### TASKS TO CARRY OUT:
(a) Decide whether each statement agrees with the farming thread, answering yes or no and quoting the deciding words: (i) Agriculture is described as fundamentally labor-intensive. (ii) Ethanol might someday be made from corn left unused after two or three years in storage. (iii) bayareanative agrees with the article that crops still have a planting deadline.
(b) Answer these from the farming thread:
(i) What replacement is called a great vulnerability?
(ii) Who noted the article's error about crop deadlines?
(iii) What do farmers have to guess and gamble about?

Agriculture is fundamentally a labor-intensive endeavor. The replacement of
the mixed (family) farm with monocrops is a great vulnerability, no matter the
cause of unpredictable weather.

Corn-based ethanol is stupid, full-stop. If the corn crop does fail this year,
I wonder how much corn can be saved by stopping the ethanol plants. In the
future, maybe ethanol could be made from corn that hasn't been used after 7-10
years in storage, or from corn that becomes moldy while being stored.

[0]
[https://en.wikipedia.org/wiki/C4_carbon_fixation#Plants_that...](https://en.wikipedia.org/wiki/C4_carbon_fixation#Plants_that_use_C4_carbon_fixation)

[1]
[https://en.wikipedia.org/wiki/Monocropping#Soil_ecology](https://en.wikipedia.org/wiki/Monocropping#Soil_ecology)

------
bayareanative
Yes, it's a bad situation. The article makes an error that is noted by Paul
Beckwith: there is no "deadline" for crops anymore as there's only previous
"guidelines." Farmers have to guess and gamble about more uncertain and
variable future weather if they will be able to plant.
[https://youtu.be/Z-QenYgC8oM](https://youtu.be/Z-QenYgC8oM)

### SUPPLIED MATERIAL:
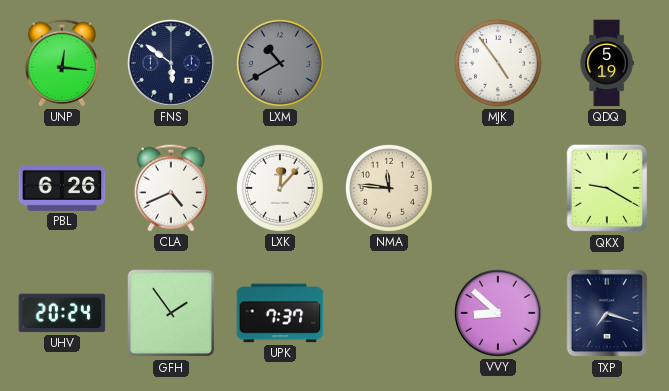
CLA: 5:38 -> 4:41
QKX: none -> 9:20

### ANSWERS:
(a)
(i) Yes: "Agriculture is fundamentally a labor-intensive endeavor."
(ii) No: "corn that hasn't been used after 7-10 years in storage"
(iii) No: "The article makes an error that is noted by Paul Beckwith: there is no "deadline" for crops anymore"

(b)
(i) The replacement of the mixed (family) farm with monocrops.
(ii) Paul Beckwith.
(iii) Whether they will be able to plant, given more uncertain and variable future weather.